Several other neurological conditions have been reported in COVID-19 patients. Cavalagli and colleagues reported cranial nerve V3, IX, X, and XII impairment with gradual recovery over 2 months in a 69-year-old male [103]. Akinetic mutism and transient non-specific frontal release signs have been reported in 13.1% (8/61) of COVID-19 ICU patients at 3-month follow-up [104]. COVID-19 may also negatively affect quality of sleep. Rass and colleagues noted that 34% (n = 135) of patients had sleep disturbances at 3-month follow-up, with higher rates among ICU patients (43%, n = 31). The authors note that fatigue was more frequent in patients with sleep disturbances (adjOR 6.39; 95% CI 2.63–15.53, p < 0.001), which may partially explain fatigue observed in “long COVID” patients. Sleep disturbance was also associated with new neurological disease (adjOR 5.71; 95% CI 1.76–18.54; p = 0.004) [79]. Huang and colleagues, in a large survey of discharged COVID-19 patients, observed 2% (437/1655) of patients had sleep difficulties at 6-month follow-up, with similar rates for those requiring (26%; 290/1114) and not requiring (27%; 116/424) supplemental oxygen [105].

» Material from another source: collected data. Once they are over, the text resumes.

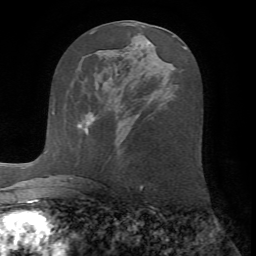
Breast MRI (dynamic contrast-enhanced), one axial slice; position 34 of 72 along the scan axis; cropped to one breast; dynamic contrast-enhanced series, time point 2 of 7 at this slice position (early post-contrast); 1.5 T; TE 4.2 ms, TR 8.7 ms; 256 × 256 image matrix, field of view 180 × 180 mm. Female patient.
Structures marked on this image (semi-automatically segmented with operator editing):
- enhancing-tissue mask used for the functional tumour volume (all voxels passing the contrast-enhancement thresholds inside the analysis volume; usually the tumour): bounding box [x1, y1, x2, y2] px = [77, 114, 88, 132]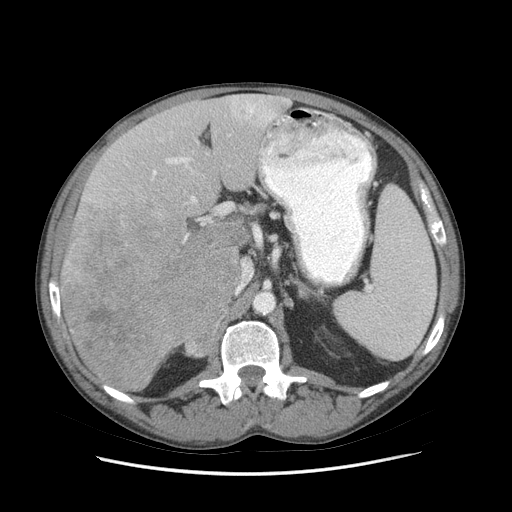
Contrast-enhanced abdominal CT (liver protocol), one axial slice; position 44 of 89 along the scan axis; soft-tissue window (W 400 / L 40 HU); 512 × 512 image matrix. From the clinical record (not read from this slice): diagnosis: hepatocellular carcinoma (patient treated with transarterial chemoembolisation; whether this scan precedes or follows treatment is not stated here); TNM stage (as recorded): Stage-IIIB; Child-Pugh class: A.
Annotated regions visible in this slice (semi-automatic segmentation, software-assisted and operator-edited):
- liver parenchyma outside the tumour (the mass and vessels are separate outlines, so this box may not span the whole liver): bounding box (x1, y1, x2, y2) in pixels: (58, 94, 288, 391)
- mass: (59, 208, 240, 389)
- portal vein: (153, 97, 275, 202)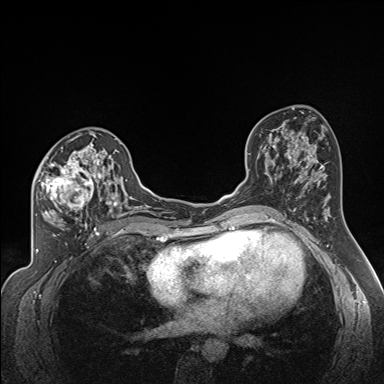
Breast MRI (dynamic contrast-enhanced), one axial slice; slice 90 of 160 in the series (ordered by position); dynamic contrast-enhanced series, time point 2 of 7 at this slice position (early post-contrast); 1.5 T; TE 1.6 ms, TR 5 ms; 1.3 mm slice thickness; 384 × 384 image matrix, field of view 300 × 300 mm. Female patient.
Outlined on this slice (semi-automatic segmentation, software-assisted and operator-edited):
- enhancing-tissue mask used for the functional tumour volume (all voxels passing the contrast-enhancement thresholds inside the analysis volume; usually the tumour): bounding box [x1, y1, x2, y2] px = [35, 137, 122, 224]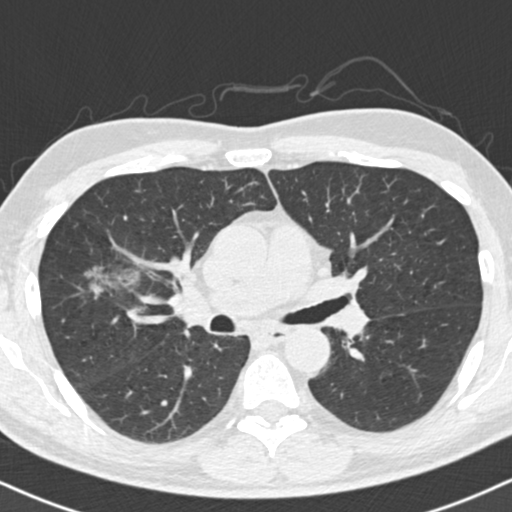
Low-dose screening chest CT, axial slice, first (baseline) screen, lung window (W 1500 / L -600 HU), 2 mm slice thickness, 120 kVp, slice 65 of 154 in the series. Male participant, aged 56 years at enrolment. Former smoker at enrolment.
Expert-annotated lung lesion, bounding box (x1, y1, x2, y2) in pixels: (60, 252, 151, 318). No non-calcified nodule or mass ≥4 mm was recorded by the screening reader at this exam. Official screen result: negative screen, minor abnormalities not suspicious for lung cancer. Lung cancer was diagnosed 392 days after this screen: bronchiolo-alveolar adenocarcinoma, NOS, right upper lobe, well differentiated (G1), stage IIB (AJCC 6th edition), 30 mm at pathology.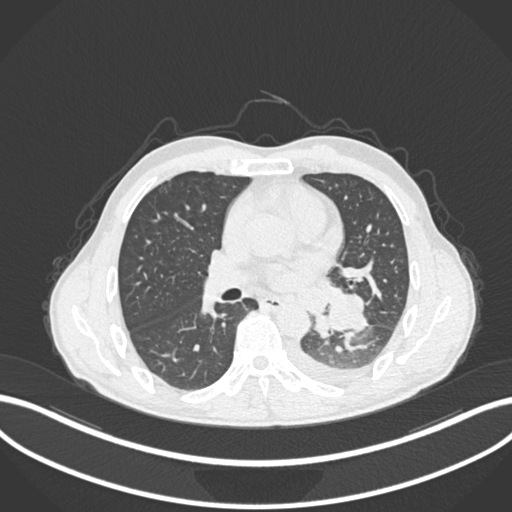
Chest CT, one axial slice; position 128 of 222 along the scan axis; reconstruction kernel B30f; 120 kVp; lung window (W 1500 / L -600 HU); 1 mm slice thickness; 512 × 512 image matrix, field of view 400 × 400 mm. Male patient, age 47 years. Case-level facts recorded for this patient, not image findings: clinical TNM (as recorded): T3 N1 M1c; histopathological grade: G3.
Structures marked on this image (bounding box drawn by a radiologist):
- lung tumour (recorded histology: small cell carcinoma): box from (x=308, y=288) to (x=368, y=343) px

Stroke and COVID-19 are of concern due to hypercoagulable states induced by COVID-19 infection [106] and possible infection of vasculoendothelial cells [23, 38]. Furthermore, limitations in health resources due to the pandemic, suggested by markedly decreased rates of stroke admission and emergency care early in the pandemic, may also indirectly contribute to long-term effects of stroke in non-COVID-19 patients [107, 108]. Given that stroke can be neurologically devastating, monitoring for stroke and stroke prevention may need to be considered in at-risk COVID-19 patients. COVID-19 may also longitudinally impact patients with Parkinson’s disease, although the evidence is limited. Leta and colleagues observed “post-COVID syndrome” (defined as symptoms persisting beyond 12 weeks) in 27 patients with Parkinson’s, noting worsening motor function (51.9%) and increased levodopa requirements (48.2%) [109]. Finally, there have been a number of Guillain–Barre (GBS) cases associated with COVID-19, with one study identifying over 70 cases [19, 110], although a causal link has not been established. A multi-center Italian study noted a 2.6 fold increased in GBS cases in March and April of 2020 compared to the same period in 2019 and estimated GBS incidence among COVID-19 positive patients (47.9/100,000/year) and COVID-19 positive hospitalized patients (236/100,000/year) [111]. Abu-Rumeileh and colleagues noted a wide age range of affected patients (11–94 years, mean 55 years) with male predominance [110] Furthermore, demyelinating lesions have been observed in the brain and spinal cord on CT and MRI, possibly from an autoimmune etiology similar to GBS or multiple sclerosis [112]. Given that recovery from Guillain–Barre can take months to years [113], the effects of secondary illnesses associated with COVID-19 can be potentially devastating.

Conclusions

The long-term neurological complications of COVID-19 are varied and still poorly understood. While many studies have assessed the clinical impact of COVID-19 on the nervous system, most of these are limited in scope. Many studies have follow-up times less than 3 months, have limited number of patients (such as case reports or case series), and use surveys instead of clinical or radiological assessments. We also note that many proposed mechanisms of COVID-19 neuropathology are theoretical and not based on empirical evidence. While these initial clinical observations and proposed mechanisms provide useful starting points for future research, they are neither sufficient nor definitive. Long-term prospective studies employing sensory and radiological assessments will be crucial for assessing the impact and progression of long-term COVID-19 neurological symptoms. While the long-term impact of COVID-19 is still undetermined, clinicians should be aware of possible outcomes and etiologies when caring for patients recovering from this virus.